The role of surfactant in reducing the surface tension of the lung during respiration is suggested to be based on DPPC bilayer aggregates that are present in the lungs and able to diffuse to the air–liquid interface with the help of phospholipids and proteins to form a DPPC monolayer.[32] On the other hand, the presence of glycerol (VG) in a water-DPPC solution was shown to be partitioned equally near the lipid membrane surface and in the bulk.[33] One conclusion based on these two observations is that VG can interact with the DPPC bilayers in the aqueous solution of the lungs and the DPPC monolayer present at the interface. Even if our findings could not confirm the morphology of the DPPC layers on the ATR crystal, FTIR results showed that VG interacted with DPPC. The interaction between glycerol and phosphatidylcholine bilayers was reported to change the position of DPPC chains from tilted to interdigitated and perpendicular to the plane of the membrane.[34,35] Another study also showed that glycerol increases the bending stiffness of the surfactant monolayer formed by DPPC/POPG (palmitoyloleoylphosphatidylglycerol).[36] This result is explained by the fact that glycerol usually substitutes water molecules in solvation layers and concentrates in the interfacial region,[34] creating a thin adlayer under the lipid film.[36] This behavior affects the mechanical stability of pulmonary surfactant, leading to a depletion of surfactant from the pulmonary interface.
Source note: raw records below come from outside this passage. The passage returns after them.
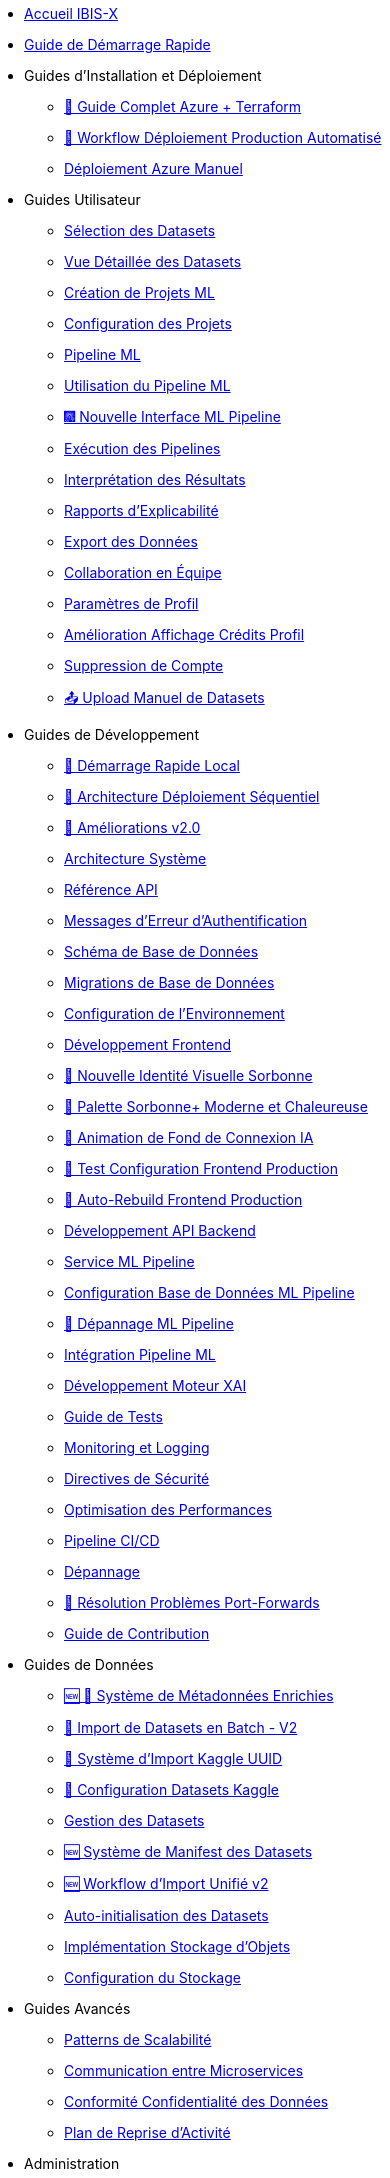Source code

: // Navigation sidebar for IBIS-X documentation

* xref:index.adoc[Accueil IBIS-X]
* xref:getting-started.adoc[Guide de Démarrage Rapide]

* Guides d'Installation et Déploiement
** xref:deployment/azure-terraform-guide.adoc[🚀 Guide Complet Azure + Terraform]
** xref:dev-guide/production-deployment-workflow.adoc[🔄 Workflow Déploiement Production Automatisé]
** xref:development/azure-deployment.adoc[Déploiement Azure Manuel]

* Guides Utilisateur
** xref:user-guide/dataset-selection.adoc[Sélection des Datasets]
** xref:user-guide/dataset-detailed-view.adoc[Vue Détaillée des Datasets]
** xref:user-guide/project-creation.adoc[Création de Projets ML]
** xref:user-guide/project-configuration.adoc[Configuration des Projets]
** xref:user-guide/ml-pipeline.adoc[Pipeline ML]
** xref:user-guide/ml-pipeline-usage.adoc[Utilisation du Pipeline ML]
** xref:user-guide/ml-pipeline-new-interface.adoc[🎆 Nouvelle Interface ML Pipeline]
** xref:user-guide/pipeline-execution.adoc[Exécution des Pipelines]
** xref:user-guide/results-interpretation.adoc[Interprétation des Résultats]
** xref:user-guide/explainability-reports.adoc[Rapports d'Explicabilité]
** xref:user-guide/data-export.adoc[Export des Données]
** xref:user-guide/collaboration.adoc[Collaboration en Équipe]
** xref:user-guide/profile-settings.adoc[Paramètres de Profil]
** xref:user-guide/profile-credits-display-improvement.adoc[Amélioration Affichage Crédits Profil]
** xref:user-guide/account-deletion.adoc[Suppression de Compte]
** xref:user-guide/manual-dataset-upload.adoc[📤 Upload Manuel de Datasets]

* Guides de Développement
** xref:dev-guide/local-development-quickstart.adoc[🚀 Démarrage Rapide Local]
** xref:dev-guide/local-development-sequential.adoc[🔧 Architecture Déploiement Séquentiel]
** xref:dev-guide/deployment-improvements-v2.adoc[📝 Améliorations v2.0]
** xref:dev-guide/architecture.adoc[Architecture Système]
** xref:dev-guide/api-reference.adoc[Référence API]
** xref:dev-guide/authentication-error-messages.adoc[Messages d'Erreur d'Authentification]
** xref:dev-guide/database-schema.adoc[Schéma de Base de Données]
** xref:dev-guide/database-migrations.adoc[Migrations de Base de Données]
** xref:dev-guide/environment-setup.adoc[Configuration de l'Environnement]
** xref:dev-guide/frontend-development.adoc[Développement Frontend]
** xref:dev-guide/nouvelle-identite-visuelle-sorbonne.adoc[🎨 Nouvelle Identité Visuelle Sorbonne]
** xref:dev-guide/palette-sorbonne-moderne.adoc[🌟 Palette Sorbonne+ Moderne et Chaleureuse]
** xref:frontend/login-background-animation.adoc[🚀 Animation de Fond de Connexion IA]
** xref:dev-guide/frontend-production-config-test.adoc[🧪 Test Configuration Frontend Production]
** xref:dev-guide/frontend-production-auto-rebuild.adoc[🔄 Auto-Rebuild Frontend Production]
** xref:dev-guide/backend-api-development.adoc[Développement API Backend]
** xref:dev-guide/ml-pipeline-service.adoc[Service ML Pipeline]
** xref:dev-guide/ml-pipeline-database-setup.adoc[Configuration Base de Données ML Pipeline]
** xref:dev-guide/ml-pipeline-troubleshooting.adoc[🔧 Dépannage ML Pipeline]
** xref:dev-guide/ml-pipeline-integration.adoc[Intégration Pipeline ML]
** xref:dev-guide/xai-engine-development.adoc[Développement Moteur XAI]
** xref:dev-guide/testing-guide.adoc[Guide de Tests]
** xref:dev-guide/monitoring-logging.adoc[Monitoring et Logging]
** xref:dev-guide/security-guidelines.adoc[Directives de Sécurité]
** xref:dev-guide/performance-optimization.adoc[Optimisation des Performances]
** xref:dev-guide/ci-cd-pipeline.adoc[Pipeline CI/CD]
** xref:dev-guide/troubleshooting.adoc[Dépannage]
** xref:dev-guide/troubleshooting-port-forwards.adoc[🔧 Résolution Problèmes Port-Forwards]
** xref:dev-guide/contributing.adoc[Guide de Contribution]

* Guides de Données
** xref:dev-guide/enriched-metadata-system.adoc[🆕 💎 Système de Métadonnées Enrichies]
** xref:dev-guide/batch-dataset-import-system.adoc[🔄 Import de Datasets en Batch - V2]
** xref:dev-guide/kaggle-uuid-import-system.adoc[🚀 Système d'Import Kaggle UUID]
** xref:dev-guide/kaggle-datasets-setup.adoc[🔧 Configuration Datasets Kaggle]
** xref:dev-guide/dataset-management-guide.adoc[Gestion des Datasets]
** xref:dev-guide/dataset-manifest-system.adoc[🆕 Système de Manifest des Datasets]
** xref:dev-guide/dataset-import-workflow-v2.adoc[🆕 Workflow d'Import Unifié v2]
** xref:dev-guide/auto-dataset-initialization.adoc[Auto-initialisation des Datasets]
** xref:dev-guide/object-storage-implementation.adoc[Implémentation Stockage d'Objets]
** xref:dev-guide/storage-setup-guide.adoc[Configuration du Stockage]

* Guides Avancés
** xref:dev-guide/scalability-patterns.adoc[Patterns de Scalabilité]
** xref:dev-guide/microservices-communication.adoc[Communication entre Microservices]
** xref:dev-guide/data-privacy-compliance.adoc[Conformité Confidentialité des Données]
** xref:dev-guide/disaster-recovery.adoc[Plan de Reprise d'Activité]

* Administration
** xref:admin/production-admin-access.adoc[🔧 Accès Admin Production (PostgreSQL + Azure Storage)]
** xref:development/database-migrations.adoc[Migrations de Base de Données] 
The size distribution of aerosols generated by ENDS systems is affected by several parameters (presence of nicotine and vanillin, increasing power, and percentage of PG and VG),[37,38] which implies a variation of aerosols deposition in different regions of the lungs. Nevertheless, all the tested conditions lead to alveolar deposition, representing more than 25% of the deposited particles in the lungs.[38] Besides, an estimated 175 puffs that are inhaled by one ENDS user per day would lead to a volume of aerosols per unit surface area around 5–9-fold higher than the volume per unit surface area of the surfactant layer.[39] These two findings show the importance of the results shown in Figure which represent the modification in the orientation of the DPPC molecules with the increasing number of puffs.
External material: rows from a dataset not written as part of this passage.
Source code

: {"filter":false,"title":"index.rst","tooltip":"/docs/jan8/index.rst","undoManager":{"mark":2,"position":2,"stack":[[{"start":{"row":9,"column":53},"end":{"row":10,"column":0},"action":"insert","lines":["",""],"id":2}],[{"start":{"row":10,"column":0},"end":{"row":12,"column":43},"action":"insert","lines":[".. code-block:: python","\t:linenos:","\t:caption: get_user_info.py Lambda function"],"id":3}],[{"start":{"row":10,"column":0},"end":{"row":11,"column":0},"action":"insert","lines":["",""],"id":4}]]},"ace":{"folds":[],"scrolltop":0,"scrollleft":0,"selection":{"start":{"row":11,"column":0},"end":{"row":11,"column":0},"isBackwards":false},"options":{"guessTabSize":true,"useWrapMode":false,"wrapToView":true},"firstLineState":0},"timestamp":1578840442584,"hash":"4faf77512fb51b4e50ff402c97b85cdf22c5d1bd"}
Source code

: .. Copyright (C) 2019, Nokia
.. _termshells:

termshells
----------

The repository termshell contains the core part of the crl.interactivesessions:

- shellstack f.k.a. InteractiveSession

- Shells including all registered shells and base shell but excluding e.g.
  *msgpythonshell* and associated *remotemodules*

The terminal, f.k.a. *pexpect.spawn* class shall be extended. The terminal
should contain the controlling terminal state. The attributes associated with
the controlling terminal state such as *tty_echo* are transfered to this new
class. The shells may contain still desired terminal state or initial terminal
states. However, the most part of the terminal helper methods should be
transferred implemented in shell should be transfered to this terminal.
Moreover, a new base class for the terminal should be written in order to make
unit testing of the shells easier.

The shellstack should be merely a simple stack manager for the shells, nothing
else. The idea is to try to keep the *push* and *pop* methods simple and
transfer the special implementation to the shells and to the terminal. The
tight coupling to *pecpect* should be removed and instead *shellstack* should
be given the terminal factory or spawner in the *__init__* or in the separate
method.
Once inactivated, DPPC can no longer protect the alveoli from contaminants[40,41] which might originate from ENDS vaping or other environmental sources (air pollution) causing thereby inflammation, which might lead to some of the EVALI and lung diseases related to ENDS use.
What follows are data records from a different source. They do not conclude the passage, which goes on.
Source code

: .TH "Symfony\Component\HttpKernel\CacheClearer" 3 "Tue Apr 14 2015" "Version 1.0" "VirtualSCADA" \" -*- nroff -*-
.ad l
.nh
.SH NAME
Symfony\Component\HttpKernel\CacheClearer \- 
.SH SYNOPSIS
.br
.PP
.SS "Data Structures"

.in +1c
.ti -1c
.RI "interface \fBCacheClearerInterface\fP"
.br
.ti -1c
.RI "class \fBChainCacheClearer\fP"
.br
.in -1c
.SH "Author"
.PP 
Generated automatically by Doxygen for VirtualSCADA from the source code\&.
This study suggests that a molecular interaction between the major phospholipid present in human lung, DPPC, and VG or PG aerosols leads to a change in the surface DPPC alignment. Extrapolations to comment on compressibility modulus and reduction of surface tension are still the subject of many discussions. A review of the literature showed in one of the studies that the effect of ENDS aerosol on pulmonary surfactant induces a shift in the compression isotherm of the surfactant film.[42] The authors deduced that this impairment of the surfactant function might result in adverse effects on breathing. Recently, Sosnowski et al.[31] controlled the amount of VG and PG deposited on the surfactant film and showed that these compounds can have physicochemical effects on pulmonary surfactant leading to altering the ability of the lungs to reduce their surface tension during respiration. However, Przybyla et al.[43] showed that ENDS aerosol has no effect on the compression isotherm of the surfactant but can cause alterations in lateral arrangement of the surfactant at the interface. Discrepancies were due mainly to the different methods and varying concentrations of ENDS aerosol that were dosed onto the surfaces. Therefore, future studies might focus on measuring surface tension using the Langmuir balance to ensure the formation of a DPPC monolayer on the water surface under known concentrations of ENDS aerosols.

In summary, there is an important need to study the effect of PG and VG aerosols on pulmonary surfactant in situ to unravel the molecular level of interaction between the surfactant and ENDS carrier solvents, to understand how they are incorporated between the DPPC molecules, and to determine at what percentage of VG and PG the surfactant activity will be altered.